In that context (10 shards, 1rep = 20 shards) If I was using the setting suggested by David, maybe I would set it to:
index.routing.allocation.total_shards_per_node: 1
Which means each nodes can't have more than 1 of those 20. They all have 1, the workload is spread equally, profit.
There would be downsides if I did that though so maybe I would have to set it higher... Because if you set that to 1 in that context and you loose nodes, the setting could prevent the cluster from compensating for the lost nodes. The index could stay yellow or red until the nodes comes back, which can be pretty bad depending on how long you can have nodes missing.
For now at least, I elected to use other settings:
cluster.routing.allocation.balance.shard
cluster.routing.allocation.balance.index
cluster.routing.allocation.balance.threshold
https://www.elastic.co/guide/en/elasticsearch/reference/current/shards-allocation.html#_shard_balancing_heuristics
By putting a huge portion of the weight on the balance.index the cluster wants to spread the shards from the same index equally across the nodes. So for 20 shards and 20 nodes, it puts 1 on each node.
I'm telling the cluster to prefer balancing the shards from each index equally across the nodes vs preferring to balance the total shard count across the nodes irrespective of which index they are from. But none of that is specific to currently indexed into indices or shards. It does that for all indices, not just today's indices... But as long as it applies to today's indices, I get what I want. The fact that older indices are also flattened/spread equally as possible across the nodes, doesn't have downsides that I have identified so far. On the contrary, it also spreads the search load more equally across the nodes.

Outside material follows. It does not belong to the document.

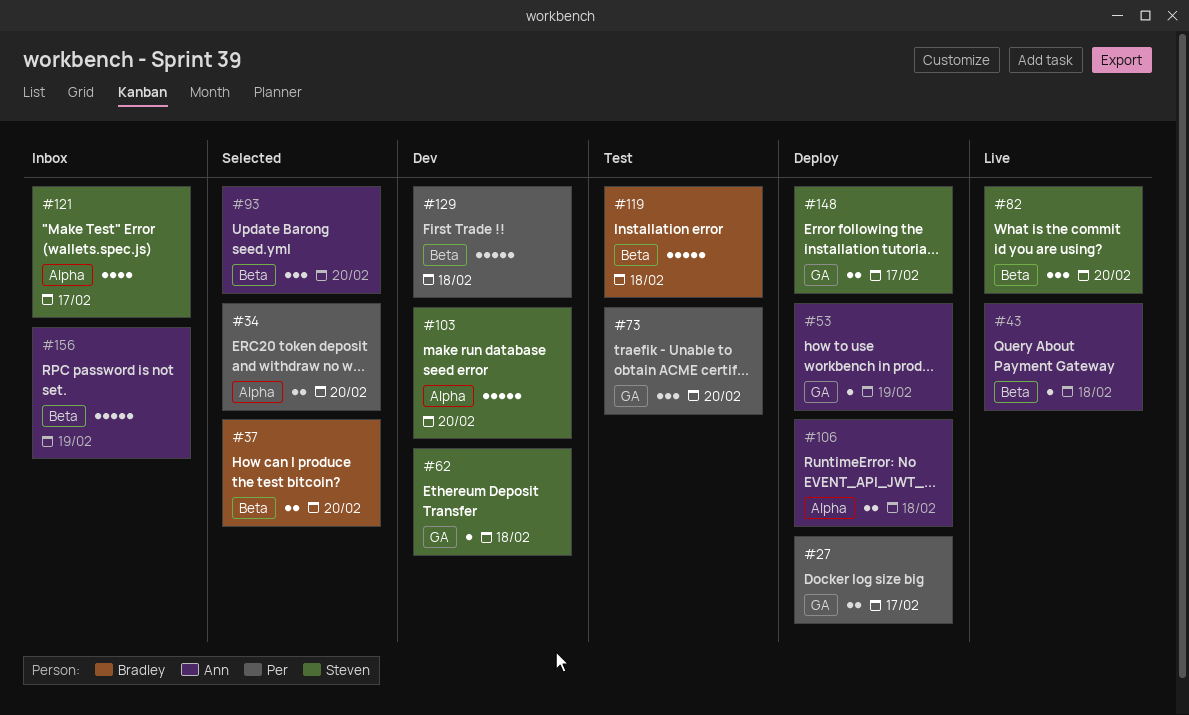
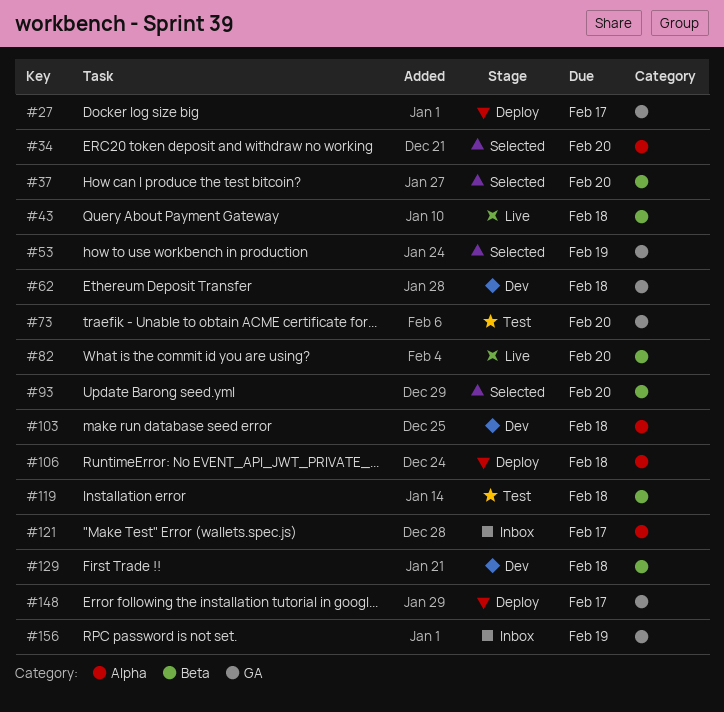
#53, status: Deploy -> Selected
#103, due: Feb 20 -> Feb 18
#156, label: Beta -> GA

The downside I have identified and that I currently live with, is that my currently active indices are sometimes oversharded or undersharded according to the normal best practice of "in your usecase each shard should have a size of around x GBs each. I either use 20,40,60,etc so I can't at the same time, yield shards that are also perfectly targeting the specific size they should have.

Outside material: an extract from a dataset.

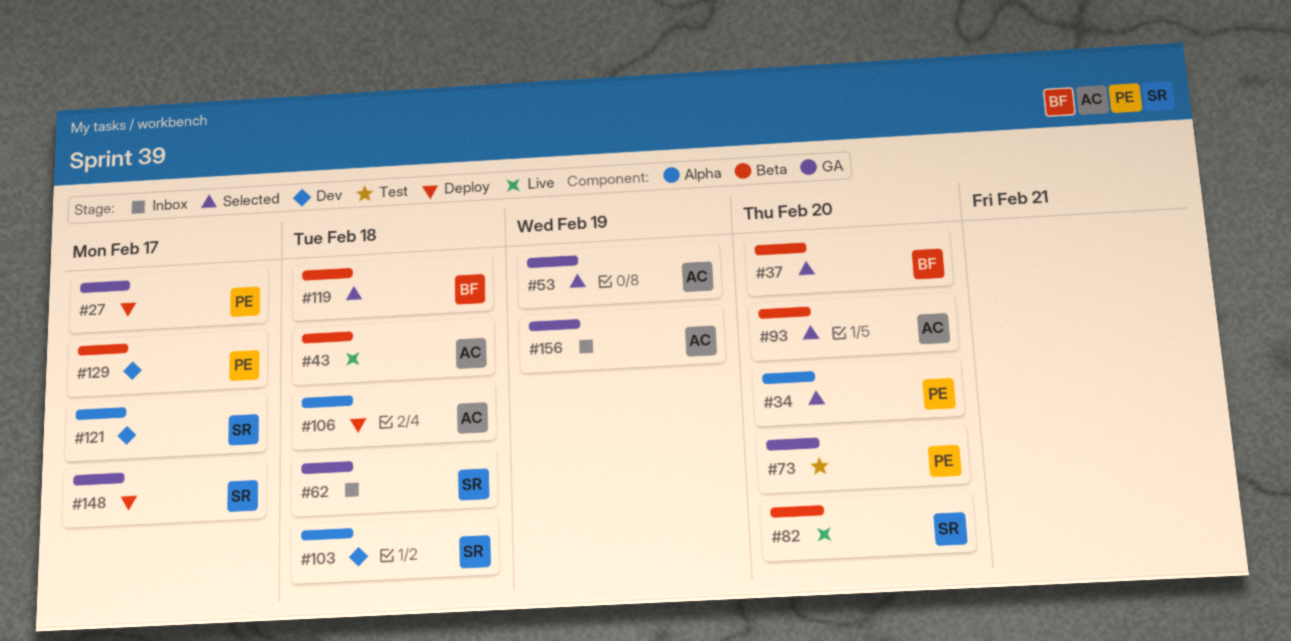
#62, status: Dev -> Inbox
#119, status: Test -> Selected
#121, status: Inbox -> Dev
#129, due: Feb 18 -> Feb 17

My future will be a bit brighter I think. With ILM I plan to be able to abandon strictly time based rotation in favor of time and size based rotation. This will mean less over/under sharded indices.
Also with ILM I will be able to more easily shrink oversharded indices once they are no longer being indexed into. If only indexed into indices are oversharded, it means I have a LOT less over sharded indices all together.
Guys from Elastic might recommend against my method here, so stay careful and you can wait to get more feedback before trying to implement any of that. I certainly don't claim ES guru level.
But the only thing I have currently being able to implement to spread my load and prevent super hot nodes, is to use a shard count which is a multiple of my node count for all indexing heavy indices + the settings I mentionned above. If I used less than a multiple of node count, hotter nodes would be possible and so it would happen.
If I had 60 nodes, it would be a lot crazier to have all my big indices with a minimum of 60 shards. I would have to use:
https://www.elastic.co/guide/en/elasticsearch/reference/current/shard-allocation-filtering.html
To put specific indices on specific groups of nodes and then I would do "index shard count is a multiple of the node count for the node group where this index is going". I could then control the node count that shard count needs to be a multiple of.
Interesting subject BTW, thanks for bringing it up!